*** Block opens ***

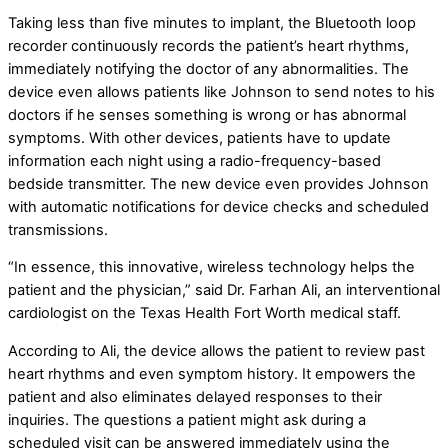
Taking less than five minutes to implant, the Bluetooth loop
recorder continuously records the patient’s heart rhythms,
immediately notifying the doctor of any abnormalities. The
device even allows patients like Johnson to send notes to his
doctors if he senses something is wrong or has abnormal
symptoms. With other devices, patients have to update
information each night using a radio-frequency-based
bedside transmitter. The new device even provides Johnson
with automatic notifications for device checks and scheduled
transmissions.
“In essence, this innovative, wireless technology helps the
patient and the physician,” said Dr. Farhan Ali, an interventional
cardiologist on the Texas Health Fort Worth medical staff.
According to Ali, the device allows the patient to review past
heart rhythms and even symptom history. It empowers the
patient and also eliminates delayed responses to their
inquiries. The questions a patient might ask during a
scheduled visit can be answered immediately using the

*** Block closes ***

Print only the lines from the one with "immediately notifying the" to the end of the records, both included.

• Answer:
immediately notifying the doctor of any abnormalities. The
device even allows patients like Johnson to send notes to his
doctors if he senses something is wrong or has abnormal
symptoms. With other devices, patients have to update
information each night using a radio-frequency-based
bedside transmitter. The new device even provides Johnson
with automatic notifications for device checks and scheduled
transmissions.
“In essence, this innovative, wireless technology helps the
patient and the physician,” said Dr. Farhan Ali, an interventional
cardiologist on the Texas Health Fort Worth medical staff.
According to Ali, the device allows the patient to review past
heart rhythms and even symptom history. It empowers the
patient and also eliminates delayed responses to their
inquiries. The questions a patient might ask during a
scheduled visit can be answered immediately using the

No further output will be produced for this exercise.